Apart from this primary function, I contribute to my organization’s Sexual and Reproductive Health programmes by participating in community dialogues and organizational development trainings aimed at strengthening the capacity of indigenous non-governmental and community based organizations in Nigeria.

As I have a background as a trained Peer Educator, I dedicate my spare time mentoring young people and actively mobilize them for existing and potential opportunities.

A typical work day for me starts by mapping out my “to-do” list for the day and discussing the day’s plans with my supervisor. My day usually involves a series of routine oversight activities which include unscheduled visit to sub-recipients, random selection of health facilities to visit for price intelligence and on the spot data quality mentoring, data quality audits with sub-recipients, advocacy to religious/community leaders, governmental agencies and healthcare providers’ associations as well as monitoring of community mobilization activities. The day may include an attendance of the Roll Back Malaria Partners’ Meeting in one of the states I oversee or coordination of a training activity targeting healthcare providers. My work day ultimately ends with a review of the day’s activities.
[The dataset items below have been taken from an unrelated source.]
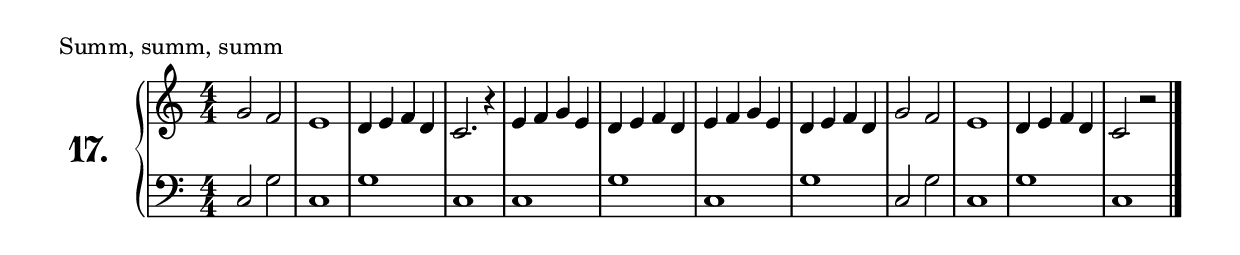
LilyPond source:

\version "2.18.2"

\score {
  \new PianoStaff  <<
    \set PianoStaff.instrumentName = \markup {
      \huge \bold \number "17." }

    \new Staff = "upper" \with {
      midiInstrument = #"acoustic grand" }

    \relative c'' {
      \clef treble
      \key c \major
      \time 4/4
      \numericTimeSignature

      g2 f     | %01
      e1       | %02
      d4 e f d | %03
      c2. r4   | %04
      e f g e  | %05
      d e f d  | %06
      e f g e  | %07
      d e f d  | %08
      g2 f     | %09
      e1       | %10
      d4 e f d | %11
      c2 r     | %12
      \bar "|."
    }
    \new Staff = "lower" \with {
      midiInstrument = #"acoustic grand" }

    \relative c {
      \clef bass
      \key c \major
      \time 4/4
      \numericTimeSignature

      c2 g'  | %01
      c,1    | %02
      g'     | %03
      c,     | %04
      c      | %05
      g'     | %06
      c,     | %07
      g'     | %08
      c,2 g' | %09
      c,1    | %10
      g'     | %11
      c,     | %12

    }
  >>
  \layout { }
  \midi { }
  \header {
    composer = "Deutsches Volkslied"
    piece = "Summ, summ, summ"
    %opus = ""
  }
}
Being at ICASA 2011 gave me the opportunity to share my experience with other participants and learn from them. I took maximum advantage of the high quality skills building sessions at the conference by making sure I attended at least one skills building session daily. I made very useful contacts I wouldn’t have made if I wasn’t at the conference and I had a ritual of not ending the day without visiting the Community Village, the IAS Booth and the Condomize Zone as I took special interest in activities holding in those centres. I was particularly elated to have been successful at mobilizing new members for the IAS. Finally, I ensured I had time to discover a little of the city of Addis Ababa…the aroma of the rich coffee, the flavours of local cuisine and the beautiful sights are still fresh in my memory.